A difficult year

The Shanker Institute has a very comprehensive look at the year in corporate education reform research. It covers 3 basic areas

  • Charter schools
  • Performance pay
  • Value-added in evaluations

All topics we have covered in some length at JTF. You can view a lot of the research we have brought forward at our document center at SCRIBD.

If 2010 was the year of the bombshell in research in the three “major areas” of market-based education reform – charter schools, performance pay, and value-added in evaluations – then 2011 was the year of the slow, sustained march.

Last year, the landmark Race to the Top program was accompanied by a set of extremely consequential research reports, ranging from the policy-related importance of the first experimental study of teacher-level performance pay (the POINT program in Nashville) and the preliminary report of the $45 million Measures of Effective Teaching project, to the political controversy of the Los Angeles Times’ release of teachers’ scores from their commissioned analysis of Los Angeles testing data.

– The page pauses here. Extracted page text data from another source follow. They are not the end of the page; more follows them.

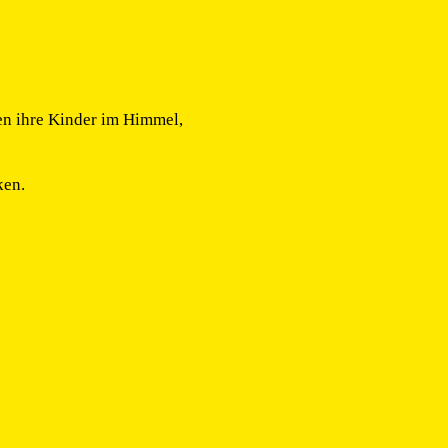
len ihre Kinder im Himmel,
ken.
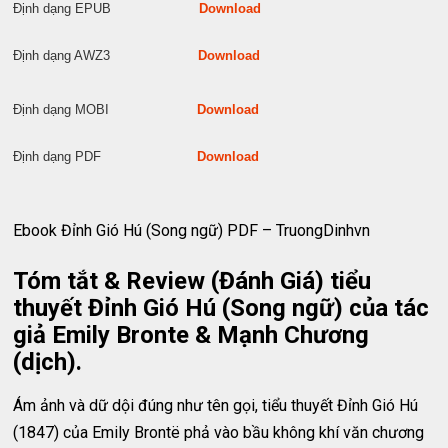
Định dạng EPUB
Download
Định dạng AWZ3
Download
Định dạng MOBI
Download
Định dạng PDF
Download
Ebook Đỉnh Gió Hú (Song ngữ) PDF – TruongDinhvn
Tóm tắt & Review (Đánh Giá) tiểu
thuyết Đỉnh Gió Hú (Song ngữ) của tác
giả Emily Bronte & Mạnh Chương
(dịch).
Ám ảnh và dữ dội đúng như tên gọi, tiểu thuyết Đỉnh Gió Hú
(1847) của Emily Brontë phả vào bầu không khí văn chương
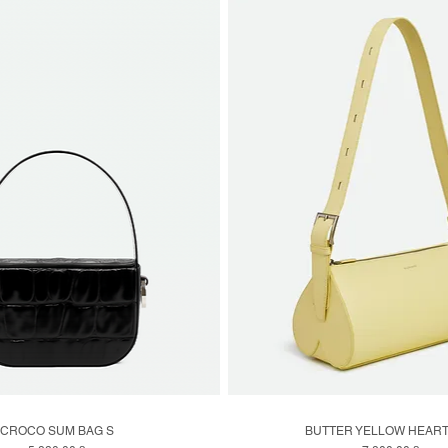
CROCO SUM BAG S
BUTTER YELLOW HEART
Швидкий перегляд
Швидкий перегляд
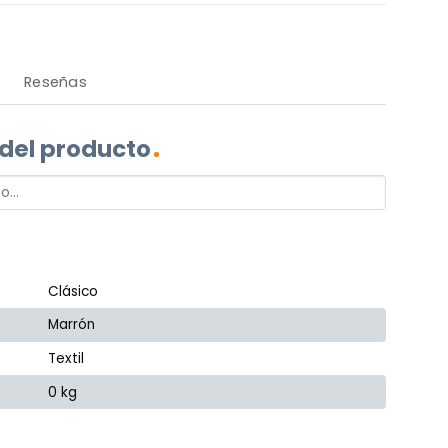
Reseñas
 del producto
Clásico
Marrón
Textil
0 kg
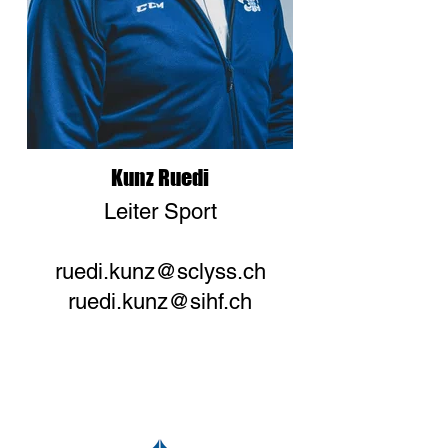
Kunz Ruedi
Leiter Sport
ruedi.kunz@sclyss.ch
ruedi.kunz@sihf.ch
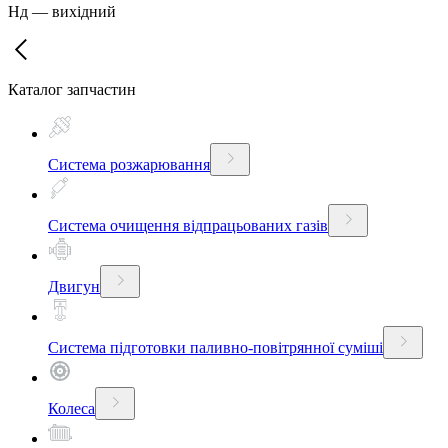
Нд
—
вихідний
Каталог запчастин
Система розжарювання
Система очищення відпрацьованих газів
Двигун
Система підготовки паливно-повітрянної суміші
Колеса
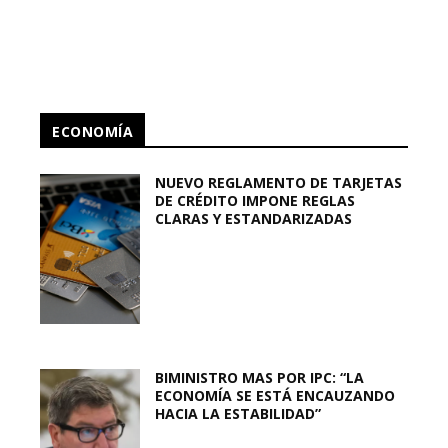
ECONOMÍA
NUEVO REGLAMENTO DE TARJETAS
DE CRÉDITO IMPONE REGLAS
CLARAS Y ESTANDARIZADAS
BIMINISTRO MAS POR IPC: “LA
ECONOMÍA SE ESTÁ ENCAUZANDO
HACIA LA ESTABILIDAD”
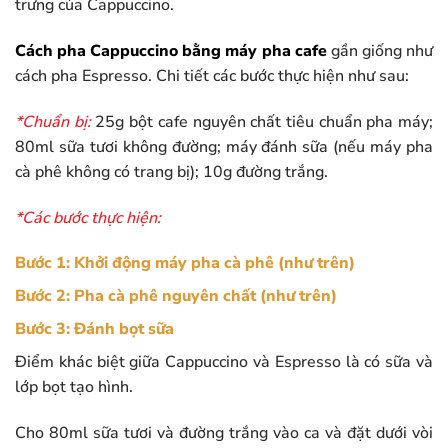
trưng của Cappuccino.
Cách pha Cappuccino bằng máy pha cafe
gần giống như
cách pha Espresso. Chi tiết các bước thực hiện như sau:
*Chuẩn bị:
25g bột cafe nguyên chất tiêu chuẩn pha máy;
80ml sữa tươi không đường; máy đánh sữa (nếu máy pha
cà phê không có trang bị); 10g đường trắng.
*Các bước thực hiện:
Bước 1: Khởi động máy pha cà phê (như trên)
Bước 2: Pha cà phê nguyên chất (như trên)
Bước 3: Đánh bọt sữa
Điểm khác biệt giữa Cappuccino và Espresso là có sữa và
lớp bọt tạo hình.
Cho 80ml sữa tươi và đường trắng vào ca và đặt dưới vòi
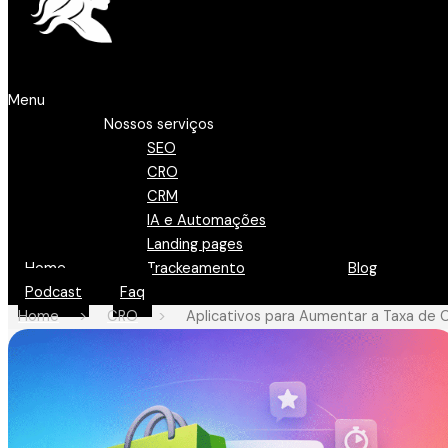
Menu
Nossos serviços
SEO
CRO
CRM
IA e Automações
Landing pages
Home
Trackeamento
Blog
Podcast
Faq
Home
>
CRO
>
Aplicativos para Aumentar a Taxa de 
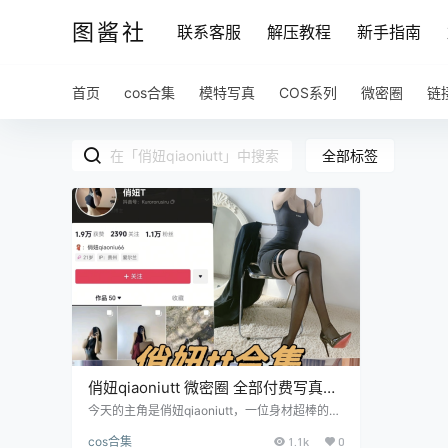
图酱社
联系客服
解压教程
新手指南
首页
cos合集
模特写真
COS系列
微密圈
链
全部标签
俏妞qiaoniutt 微密圈 全部付费写真图
片及视频合集
今天的主角是俏妞qiaoniutt，一位身材超棒的微
博博主，她以高挑的身材和极致的腰臀比吸引了
cos合集
1.1k
0
大量粉丝。胸部丰满傲人，腰部纤细如柳，这样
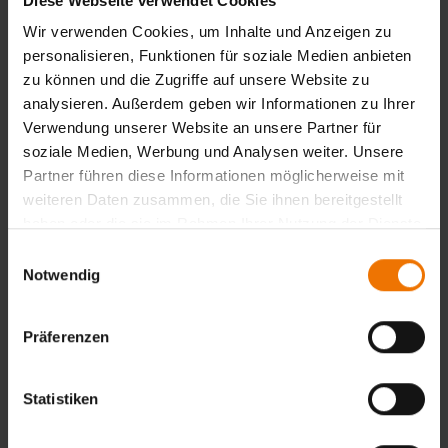
Diese Webseite verwendet Cookies
13.11.2026 – 17.11.2026
Fellbach
Wir verwenden Cookies, um Inhalte und Anzeigen zu
Anfragen
personalisieren, Funktionen für soziale Medien anbieten
zu können und die Zugriffe auf unsere Website zu
analysieren. Außerdem geben wir Informationen zu Ihrer
Präsenzphase Teil 3 HG 4
Verwendung unserer Website an unsere Partner für
soziale Medien, Werbung und Analysen weiter. Unsere
20.11.2026 – 24.11.2026
Fellbach
Partner führen diese Informationen möglicherweise mit
weiteren Daten zusammen, die Sie ihnen bereitgestellt
Anfragen
haben oder die sie im Rahmen Ihrer Nutzung der Dienste
gesammelt haben.
Einwilligungsauswahl
Notwendig
Mündliche Abschlussprüfung
Präferenzen
09.12.2026 – 10.12.2026
München
Flyer
Anfragen
Statistiken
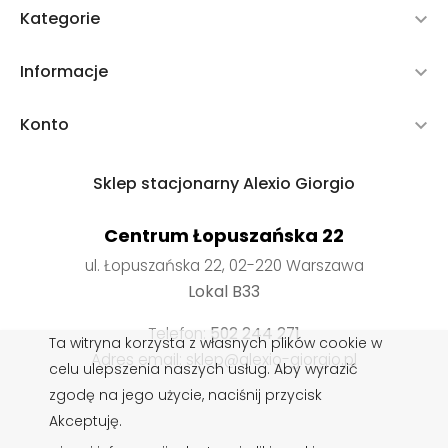
Kategorie

Informacje

Konto

Sklep stacjonarny Alexio Giorgio
Centrum Łopuszańska 22
ul. Łopuszańska 22, 02-220 Warszawa
Lokal B33
Telefon:
502 244 271
Ta witryna korzysta z własnych plików cookie w
Adres email: sklep@alexio-giorgio.pl
celu ulepszenia naszych usług. Aby wyrazić
zgodę na jego użycie, naciśnij przycisk
Akceptuję.
Wkładki do butów
,
Impregnaty do butów
,
Sznurowadła do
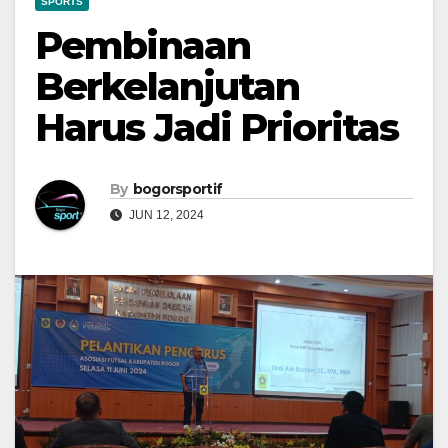
SPORTS
Pembinaan
Berkelanjutan
Harus Jadi Prioritas
By
bogorsportif
JUN 12, 2024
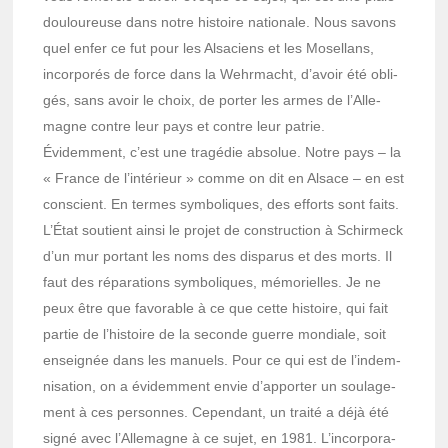
doulou­reuse dans notre histoire natio­nale. Nous savons
quel enfer ce fut pour les Alsa­ciens et les Mosel­lans,
incor­po­rés de force dans la Wehr­macht, d’avoir été obli­
gés, sans avoir le choix, de porter les armes de l’Al­le­
magne contre leur pays et contre leur patrie.
Évidem­ment, c’est une tragé­die abso­lue. Notre pays – la
« France de l’in­té­rieur » comme on dit en Alsace – en est
conscient. En termes symbo­liques, des efforts sont faits.
L’État soutient ainsi le projet de construc­tion à Schir­meck
d’un mur portant les noms des dispa­rus et des morts. Il
faut des répa­ra­tions symbo­liques, mémo­rielles. Je ne
peux être que favo­rable à ce que cette histoire, qui fait
partie de l’his­toire de la seconde guerre mondiale, soit
ensei­gnée dans les manuels. Pour ce qui est de l’in­dem­
ni­sa­tion, on a évidem­ment envie d’ap­por­ter un soula­ge­
ment à ces personnes. Cepen­dant, un traité a déjà été
signé avec l’Al­le­magne à ce sujet, en 1981. L’in­cor­po­ra­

In 2011, on the other hand, as new schools opened and states and districts went about the hard work of designing and implementing new evaluations compensation systems, the research almost seemed to adapt to the situation. There were few (if any) “milestones,” but rather a steady flow of papers and reports focused on the finer-grained details of actual policy.*

Nevertheless, a review of this year’s research shows that one thing remained constant: Despite all the lofty rhetoric, what we don’t know about these interventions outweighs what we do know by an order of magnitude.

Alas, the piece concludes with much the same problem we have been documenting all year long, the headlong, unreasoned, non collaborative rush to implement corporate education reform policies whose impacts at best are unknown and at worst are highly damaging to student achievement and the public education system

Overall, then, it was a productive research year in the three areas discussed above, and it might have been even more productive but for the fact that, in too many cases, the policy decisions this work could have guided had already been made.

It has been a difficult year for those seeking to defend public education from the plethora of corporate reform policies, and next year is bound to see the continuation of this struggle. But once where there were few voices opposing these damaging policies of privatization, there are now many more.

The corporate education reformers are going to have to work a lot harder and be more accountable than they have ever have.